VM definitions are kept as custom resource definitions inside the Kubernetes API server.
The VM definition is defining all properties of the Virtual machine itself, for example
- Machine type
- CPU type
- Amount of RAM and vCPUs
- Number and type of NICs
- …
From a high-level perspective the virt-controller has all the cluster wide virtualization functionality.
This controller is responsible for monitoring the VM (CRDs) and managing the associated pods. Currently the controller will make sure to create and manage the life-cycle of the pods associated to the VM objects.
A VM object will always be associated to a pod during it's life-time, however, due to i.e. migration of a VM the pod instance might change over time.
For every VM object one pod is created. This pod's primary container runs the
virt-launcher
KubeVirt component.
Kubernetes or the kubelet is not running the VMs itself. Instead a daemon on every host in the cluster will take care to launch a VM process for every pod which is associated to a VM object whenever it is getting scheduled on a host.

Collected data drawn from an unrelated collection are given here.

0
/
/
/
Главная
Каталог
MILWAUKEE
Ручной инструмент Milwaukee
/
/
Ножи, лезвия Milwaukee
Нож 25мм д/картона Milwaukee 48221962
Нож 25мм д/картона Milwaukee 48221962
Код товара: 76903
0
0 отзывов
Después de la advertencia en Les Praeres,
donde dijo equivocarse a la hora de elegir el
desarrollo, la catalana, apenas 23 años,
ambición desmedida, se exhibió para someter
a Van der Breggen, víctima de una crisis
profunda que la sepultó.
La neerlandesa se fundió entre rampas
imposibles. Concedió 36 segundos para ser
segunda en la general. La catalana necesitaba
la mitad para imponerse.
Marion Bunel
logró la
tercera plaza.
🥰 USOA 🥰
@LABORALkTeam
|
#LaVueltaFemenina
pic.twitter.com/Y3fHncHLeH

The main purpose of the virt-launcher
Pod is to provide the cgroups and
namespaces, which will be used to host the VM process.
virt-handler
signals virt-launcher
to start a VM by passing the VM's CRD object
to virt-launcher
. virt-launcher
then uses a local libvirtd instance within its
container to start the VM. From there virt-launcher
monitors the VM process and
terminates once the VM has exited.
If the Kubernetes runtime attempts to shutdown the virt-launcher
pod before the
VM has exited, virt-launcher
forwards signals from Kubernetes to the VM
process and attempts to hold off the termination of the pod until the VM has
shutdown successfully.
Every host needs a single instance of virt-handler
. It can be delivered as a DaemonSet.
Like the virt-controller
, the virt-handler
is also reactive and is watching for
changes of the VM object, once detected it will perform all necessary
operations to change a VM to meet the required state.
This behavior is similar to the choreography between the Kubernetes API Server and the kubelet.

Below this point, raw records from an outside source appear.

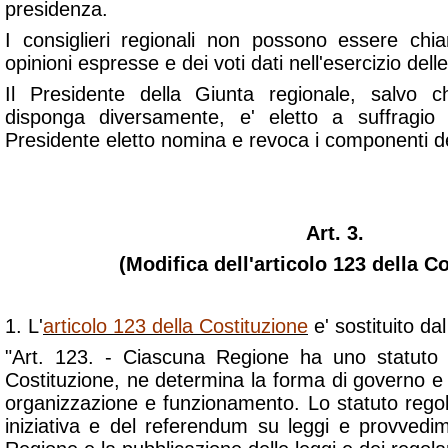
presidenza.
I consiglieri regionali non possono essere chi
opinioni espresse e dei voti dati nell'esercizio delle
Il Presidente della Giunta regionale, salvo c
disponga diversamente, e' eletto a suffragio u
Presidente eletto nomina e revoca i componenti de
Art. 3.
(Modifica dell'articolo 123 della C
1. L'
articolo 123 della Costituzione
e' sostituito da
"Art. 123. - Ciascuna Regione ha uno statuto
Costituzione, ne determina la forma di governo e i
organizzazione e funzionamento. Lo statuto regola l
iniziativa e del referendum su leggi e provvedim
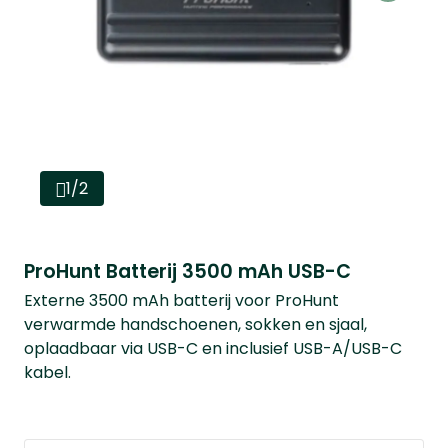
1/2
ProHunt Batterij 3500 mAh USB-C
Externe 3500 mAh batterij voor ProHunt
verwarmde handschoenen, sokken en sjaal,
oplaadbaar via USB-C en inclusief USB-A/USB-C
kabel.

The main areas which virt-handler
has to cover are:
- Keep a cluster-level VM spec in sync with a corresponding libvirt domain.
- Report domain state and spec changes to the cluster.
- Invoke node-centric plugins which can fulfill networking and storage requirements defined in VM specs.
An instance of libvirtd
is present in every VM pod. virt-launcher
uses libvirtd
to manage the life-cycle of the VM process.
The components above are essential to deliver core virtualization functionality in your cluster. However fully featured virtual machines require more than just plain virtualization functionality. Beyond virtualization they also require reliable storage and networking functionality to be fully usable.
The components below will be providing this additional functionality if the functionality is not provided by kubernetes itself.
We will try to leverage as much of Kubernetes regarding to mounting and preparing images for VM.
However, virt-handler
may provide a plugin mechanism to allow storage mounting and setup from the host, if the KubeVirt requirements do not fit into the Kubernetes storage scenarios.
Since host side preparation of storage may not be enough, a cluster-wide Storage Controller can be used to prepare storage.
Investigations are still in progress.
Such a controller will not be part of KubeVirt itself.
However KubeVirt might define a Storage CRD along side with a flow description which will allow such a controller seamless integration into KubeVirt.
We will try to leverage as much of Kubernetes networking plugin mechanisms (e.g. CNI).
However, virt-handler
may provide a plugin mechanism to allow network setup on a host, if the KubeVirt requirements do not fit into the Kubernetes storage scenarios.
Since host side preparation of network interfaces may not be enough, a cluster-wide Network Controller can be used to prepare the network.
Investigations are still in progress.
Such a controller will not be part of KubeVirt itself.
However KubeVirt might define a Networking CRD along side with a flow description which will allow such a controller seamless integration into KubeVirt.